The Gerson Institute paid for a red maple, which was planted in the fall of 2019, as well as a plaque with Jonathan’s name, photo and Bible verse from Phillippians 4:13.

By the accounts of those gathered, Jonathan was a man of faith.

Satterfield said two words come to mind when he thinks of Jonathan: faith and love.

Satterfield said Jonthan had faith in God and faith in being healed.

“He loved people,” Satterfield continued. “Every time you talked to Jonathan, there was nothing but a smile and happiness on his face — even after he got sick — it was the same Jonathan.”

Satterfield added that Jonathan loved the school.

“He was so proud to wear that band uniform,” Satterfield said, adding that it was “a blessing” to know Jonthan and his family, “and just help them through the things that they were going through.”

Satterfield then recalled that Janica’s visa was about to expire when her son got sick.

“At the end of a visa, you’re supposed to go back home,” he said, remembering pleading with the administration to help keep the family in Richmond County.

“When I see Diana all the time, we’re always hugging, and she’s always thanking me, like I did something for her and her family,” Maples said. “But I should thank you guys for what you did, because you guys enriched my life by me knowing Jonathan and just the battle he went through and the way he handled it … I think he accepted it as this was God’s will, so be it.

“He gave it his best shot, did some treatment that was a little bit different … and this will be a place where we drive by, we can remember him.”

Janica said her son had always wanted to be a pilot, but later changed his mind and had planned to be a missionary physician. She credited recently retired biology teacher Leah Melvin for his decision.

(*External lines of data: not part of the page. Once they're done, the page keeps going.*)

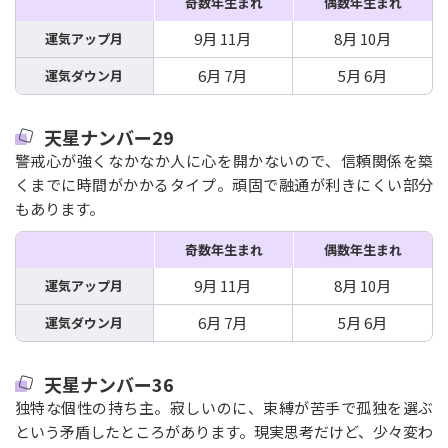
奇数年生まれ
偶数年生まれ
9月 11月
8月 10月
運気アップ月
6月 7月
5月 6月
運気ダウン月
天星ナンバー29
警戒心が強くなかなか人に心を開かないので、信頼関係を築
くまでに時間がかかるタイプ。頑固で融通が利きにくい部分
もあります。
奇数年生まれ
偶数年生まれ
9月 11月
8月 10月
運気アップ月
6月 7月
5月 6月
運気ダウン月
天星ナンバー36
独特な個性の持ち主。寂しいのに、束縛が苦手で孤独を選ぶ
という矛盾したところがあります。現実思考だけど、少々変わ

“I always tried to encourage him and tell him, ‘You’ll make a great doctor,’” recalled Dr. Robert Beck, former associate superintendent. 

Beck also recited the Joyce Kilmer poem “Trees.”

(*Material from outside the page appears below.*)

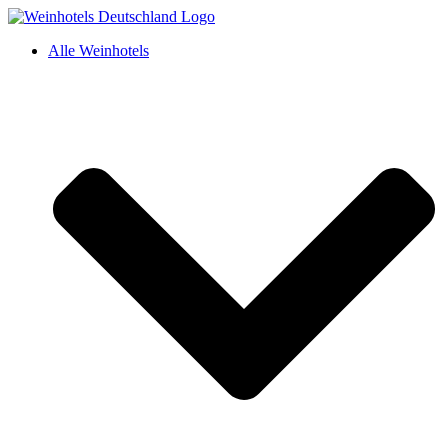
Alle Weinhotels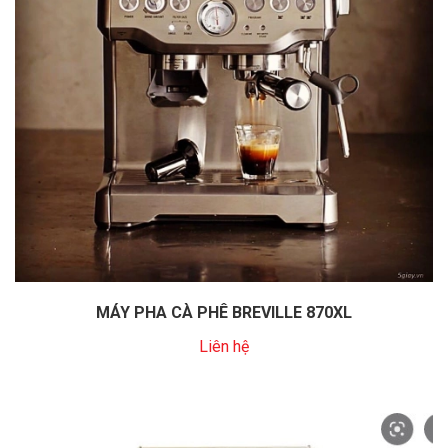
MÁY PHA CÀ PHÊ BREVILLE 870XL
Liên hệ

Jonathan was supposed to graduate in 2013, but his progress was delayed until 2015 because of his cancer treatment.

Other speakers included family friend Carolyn Ford, who also read a letter from Roberdel Baptist Church Pastor Billy Dennis, Ellerbe First Baptist Church Pastor Jim Brown, and current Richmond Senior Principal Jim Butler.

Janica said “little drops of love” started at the high school and several churches before spreading throughout the county. The family also received prayers and support from across the state, nation and world.

“At the end, it was a story of love,” Janica said, “and there’s a lot to give in this county.”